▶ What you need to do:
**1.** Decide whether each statement (a), (b), (c) agrees with the mclapply thread. Answer yes or no for each and quote the deciding words from the thread.
(a) The simulated bug in the example happens at iteration 39.
(b) The example calls mclapply over 100 iterations.
(c) The suggested fix wraps parFun in a tryCatch block.
**2.** Rewrite the mclapply thread starting at "In your call" and ending at "mc.cores=parallel::detectCores()", substituting "i" for every "iter".
[[ Passage provided, beginning ]]
It is difficult to debug the error code of mclapply because all values of a job are affected.
I prepared a simple example.
library(parallel)
library(dplyr)
data(iris)
## Parallel Version
parFun <- function(i){
print(i)
## Generate a random subset of the iris data set
daf <- iris[sample(1:nrow(iris),10),]
## Bug in iteration number of 39, some internal function returned NULL
if(i == 39){
daf <- NULL
}
## Dplyr produces an error, needs an if test for NULL
res <- daf %>% group_by("Species") %>% slice_min(order_by = Petal.Width, n = 2)
return(res)
}
## Do the call which returns error code
## Scheduled core 3 encountered error in user code, all values of the job will be affected
resList <- mclapply(1:50,parFun,mc.cores=12)
idx <- sapply(resList,function(x){is.null(nrow(x))})
## Depending on the number of cores a sequence of jobs is affected
which(idx == TRUE)
How to debug such code for several 1000 iterations ? How to find the single i that causes the error ?
In your call of mclapply, wrap up parFun with a tryCatch block. Codes below:
resList <- mclapply(
1:50,
function(iter) tryCatch(
parFun(iter),
error = function(e) e
),
mc.cores=parallel::detectCores()
)
[[ Passage provided, end ]]
[[ Source information, beginning ]]
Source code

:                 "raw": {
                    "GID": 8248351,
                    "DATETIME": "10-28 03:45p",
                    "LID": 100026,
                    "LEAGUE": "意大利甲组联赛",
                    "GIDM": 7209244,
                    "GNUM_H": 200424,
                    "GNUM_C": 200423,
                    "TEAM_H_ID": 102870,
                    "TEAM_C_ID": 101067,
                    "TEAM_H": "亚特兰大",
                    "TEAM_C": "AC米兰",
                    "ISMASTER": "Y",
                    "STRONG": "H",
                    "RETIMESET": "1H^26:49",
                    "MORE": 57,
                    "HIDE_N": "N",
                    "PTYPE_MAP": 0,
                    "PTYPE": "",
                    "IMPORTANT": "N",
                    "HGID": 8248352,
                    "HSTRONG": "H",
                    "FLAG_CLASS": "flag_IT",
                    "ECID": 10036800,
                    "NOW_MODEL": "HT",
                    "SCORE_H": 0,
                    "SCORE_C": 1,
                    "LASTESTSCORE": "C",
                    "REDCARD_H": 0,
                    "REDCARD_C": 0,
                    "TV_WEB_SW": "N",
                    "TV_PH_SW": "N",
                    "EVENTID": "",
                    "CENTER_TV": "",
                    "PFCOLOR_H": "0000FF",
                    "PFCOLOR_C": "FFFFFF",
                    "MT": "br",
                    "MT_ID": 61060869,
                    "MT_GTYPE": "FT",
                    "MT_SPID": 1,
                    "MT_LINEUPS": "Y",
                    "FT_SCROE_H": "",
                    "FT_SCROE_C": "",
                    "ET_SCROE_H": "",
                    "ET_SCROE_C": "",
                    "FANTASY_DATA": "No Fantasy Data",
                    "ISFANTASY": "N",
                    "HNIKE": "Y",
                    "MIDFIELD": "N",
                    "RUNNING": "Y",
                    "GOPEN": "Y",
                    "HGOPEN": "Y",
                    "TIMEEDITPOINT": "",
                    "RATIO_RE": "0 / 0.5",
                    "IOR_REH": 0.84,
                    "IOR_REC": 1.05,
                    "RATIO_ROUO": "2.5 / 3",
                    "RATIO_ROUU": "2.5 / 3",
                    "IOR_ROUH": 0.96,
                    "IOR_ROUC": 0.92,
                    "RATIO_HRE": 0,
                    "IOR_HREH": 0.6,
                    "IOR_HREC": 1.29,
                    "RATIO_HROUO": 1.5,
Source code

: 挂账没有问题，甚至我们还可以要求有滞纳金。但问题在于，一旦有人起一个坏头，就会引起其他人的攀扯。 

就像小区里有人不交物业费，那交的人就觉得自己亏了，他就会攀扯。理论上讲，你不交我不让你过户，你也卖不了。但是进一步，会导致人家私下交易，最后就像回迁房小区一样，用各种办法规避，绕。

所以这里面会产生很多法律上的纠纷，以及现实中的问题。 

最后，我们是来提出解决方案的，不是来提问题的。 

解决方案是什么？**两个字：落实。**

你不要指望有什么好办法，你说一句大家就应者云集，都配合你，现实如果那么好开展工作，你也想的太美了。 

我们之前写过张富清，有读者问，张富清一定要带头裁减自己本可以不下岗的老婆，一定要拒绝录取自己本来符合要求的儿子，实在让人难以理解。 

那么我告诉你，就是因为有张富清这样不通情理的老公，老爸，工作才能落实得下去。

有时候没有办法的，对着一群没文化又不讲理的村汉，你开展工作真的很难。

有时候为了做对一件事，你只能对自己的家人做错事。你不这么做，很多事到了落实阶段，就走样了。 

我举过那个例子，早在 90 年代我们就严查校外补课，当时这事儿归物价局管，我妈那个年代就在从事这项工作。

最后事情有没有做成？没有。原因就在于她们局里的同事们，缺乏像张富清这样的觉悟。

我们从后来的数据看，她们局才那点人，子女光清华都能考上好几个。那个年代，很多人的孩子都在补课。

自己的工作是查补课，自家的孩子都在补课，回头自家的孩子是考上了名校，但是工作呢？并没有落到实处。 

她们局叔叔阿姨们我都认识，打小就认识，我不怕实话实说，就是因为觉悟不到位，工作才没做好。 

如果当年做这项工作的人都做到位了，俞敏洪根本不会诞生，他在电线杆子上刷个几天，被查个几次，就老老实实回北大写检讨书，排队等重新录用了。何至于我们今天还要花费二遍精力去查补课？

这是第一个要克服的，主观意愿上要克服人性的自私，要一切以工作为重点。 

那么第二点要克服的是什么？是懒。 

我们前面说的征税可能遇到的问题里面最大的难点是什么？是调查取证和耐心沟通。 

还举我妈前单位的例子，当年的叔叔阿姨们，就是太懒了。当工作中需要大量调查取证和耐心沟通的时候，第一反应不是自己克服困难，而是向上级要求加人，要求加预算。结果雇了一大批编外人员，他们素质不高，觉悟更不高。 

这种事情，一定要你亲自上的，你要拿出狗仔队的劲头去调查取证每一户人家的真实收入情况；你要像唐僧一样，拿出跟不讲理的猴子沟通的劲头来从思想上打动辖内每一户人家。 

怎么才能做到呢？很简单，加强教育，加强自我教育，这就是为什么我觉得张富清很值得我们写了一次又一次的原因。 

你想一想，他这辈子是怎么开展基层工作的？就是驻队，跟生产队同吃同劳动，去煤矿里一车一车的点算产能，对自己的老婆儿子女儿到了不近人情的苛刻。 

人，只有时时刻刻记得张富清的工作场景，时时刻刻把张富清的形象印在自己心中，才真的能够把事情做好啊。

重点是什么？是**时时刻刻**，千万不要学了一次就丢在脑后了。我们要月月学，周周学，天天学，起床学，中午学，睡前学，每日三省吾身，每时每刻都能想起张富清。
[[ Source information, end ]]
▶ Exercise answers:
**1.**
(a) Yes: "Bug in iteration number of 39, some internal function returned NULL"
(b) No: "resList <- mclapply(1:50,parFun,mc.cores=12)"
(c) Yes: "wrap up parFun with a tryCatch block"

**2.**
In your call of mclapply, wrap up parFun with a tryCatch block. Codes below:
resList <- mclapply(
1:50,
function(i) tryCatch(
parFun(i),
error = function(e) e
),
mc.cores=parallel::detectCores()